Türkiye’nin Yükselen Stratejik Merkez Oluşunun Anatomisi
Son yıllarda dünya siyaseti hızla Türkiye ekseninde yeniden şekilleniyor. Batılı medya kuruluşlarının Türkiye karşıtı kampanyaları artarken, küresel liderler birer birer Ankara'nın kapısını çalıyor. Peki neden? Türkiye ne yaptı da, artık herkes Türkiye’ye koşuyor?
Bu sorunun cevabı 2015 yılında başlıyor.
1. 2015: Hendek ve Darbe ile Türkiye’ye Diz Çöktürme Girişimi
PKK’nın hendek kalkışması Türkiye’yi Suriye'ye çevirmek isteyen bir planın ilk adımıydı. FETÖ'nün 15 Temmuz 2016 darbe girişimi ise bu planın askeri ayağıydı. Ama Türkiye, tarihin gördüğü en büyük iç saldırı zincirine karşı direndi. Direnmekle kalmadı; yeniden kuruldu.
Halk sokakta devlete sahip çıktı, devlet de yönünü sahaya çevirdi.
2. Sahaya Çıkan Türkiye: Irak, Suriye, Libya, Karabağ
Türkiye 2016'dan sonra bekleyen değil; hareket eden ülke oldu. Fırat Kalkanı, Zeytin Dalı, Barış Pınarı harekâtlarıyla Suriye’de terör koridorunu parçaladı. Irak'ta Kandil hedef alındı. Libya'da meşru hükümetin arkasında durarak denklemi değiştirdi. Karabağ zaferinde Azerbaycan’la omuz omuza mücadele etti.
Bu hamleler sadece askeri değil; politik ve stratejik meydan okumaydı.
Türkiye, artık sadece kendi sınırlarını değil; ümmetin, Türk dünyasının ve insanlığın kaderini savunur hâle geldi.
3. Şam'daki Hareket Dünyayı Çökertti
Türkiye’nin Suriye politikasında attığı her adım, sadece Ortadoğu'yu değil, dünyayı etkiledi. Şam merkezli denklemler çöktü. Türkiye'nin etkinliği arttıkça, Rusya, İran, ABD ve Avrupa Birliği Türkiye’yi hesaba katmak zorunda kaldı.

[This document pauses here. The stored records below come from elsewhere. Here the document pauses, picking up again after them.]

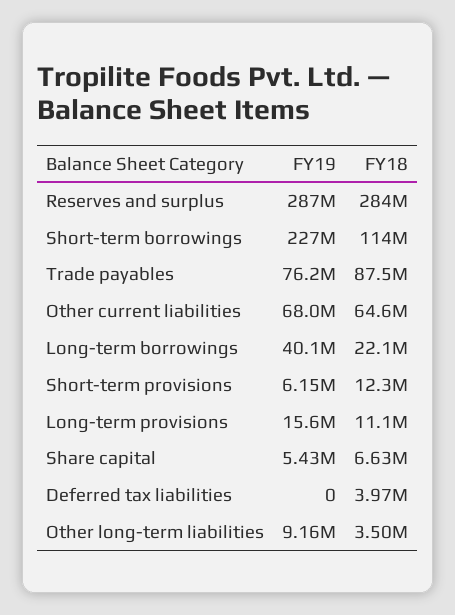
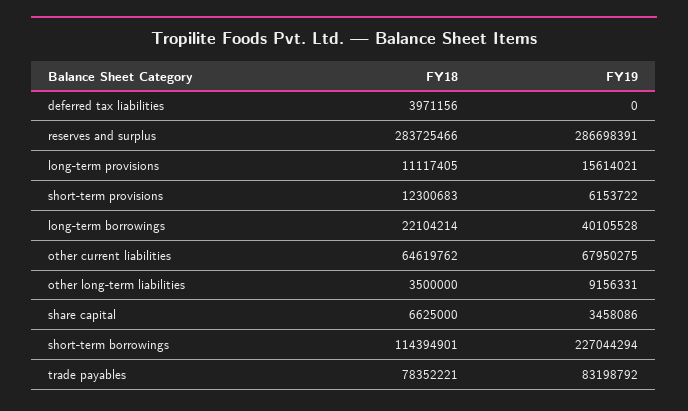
FY19, Trade payables: 76200000 -> 83198792
FY18, Trade payables: 87500000 -> 78352221
FY19, Share capital: 5430000 -> 3458086

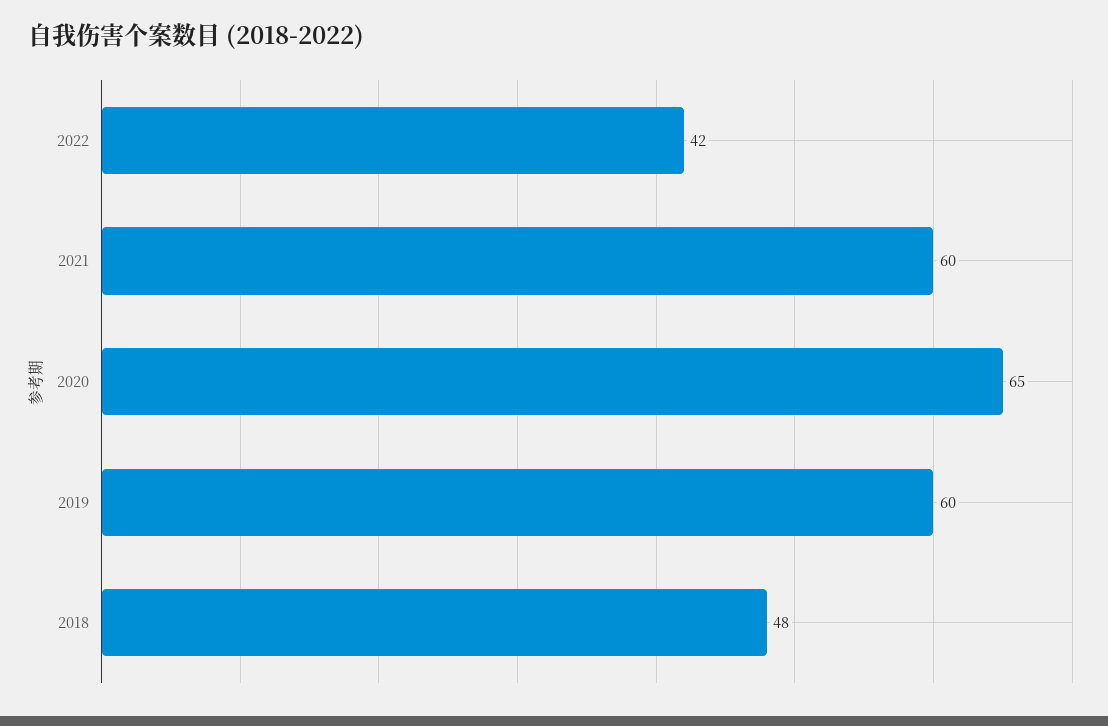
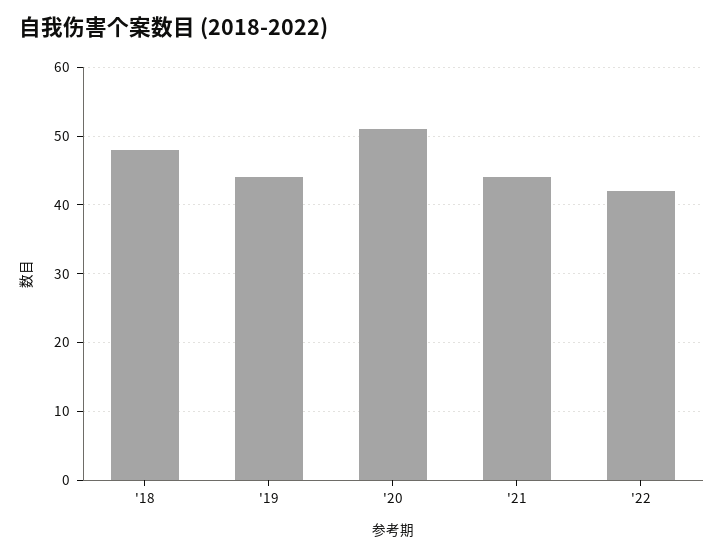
2021: 60 -> 44
2020: 65 -> 51
2019: 60 -> 44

Astana Süreci, Soçi mutabakatları, Erdoğan-Putin görüşmeleri bu gerçeğin yansımalarıdır. Türkiye sahadaysa herkes masaya oturmak zorunda kaldı.
4. Bütün Yollar Türkiye’ye Çıkıyor
Ukrayna-Rusya Savaşı Türkiye’yi yeniden merkez yaptı. Tahıl Koridoru’ndan esir değişimlerine kadar bütün insani diplomasi Türkiye üzerinden yürüdü. Enerji krizinde Türkiye, Avrupa için geçiş anahtarı hâline geldi.
Bugün İsrail-Filistin geriliminden İran-ABD çatışmalarına, Afrika’daki darbelerden Çin-Rusya ilişkilerine kadar her denklemde Türkiye’nin adı geçiyor. Çünkü Türkiye sadece bölgesel güç değil; artık küresel oyuncu.
5. Putin Gelirse, Trump da Gelmek Zorunda Kalır
Ankara’yı ziyaret etmek, artık bir nezaket ziyareti değil; bir mecburiyettir. Erdoğan’ın liderliğinde inşa edilen yeni Türkiye, herkesin dikkatle izlediği, ilişki kurmak zorunda kaldığı bir merkezdir. Putin’in gelişi sadece enerji diplomasisi değil; yeni bir dünya düzeni arayışıdır.
Ve unutulmamalıdır:
Türkiye’nin dahil edilmediği hiçbir denklem kalıcı olamaz.
SONUÇ: OYUN BİTTİ, SAHNE TÜRKİYE’NİN
Bugün herkes Türkiye’ye geliyor çünkü Türkiye artık sadece bir ülke değil, bir merkez, bir yön, bir karar makamı. Bu durum sadece askeri gücün değil; stratejik aklın, diplomatik refleksin ve tarihi mirasın sonucudur.
Ve oyun bitti:
Artık Türkiye yokmuş gibi davrananlar değil, Türkiye’yi anlayanlar ayakta kalacak.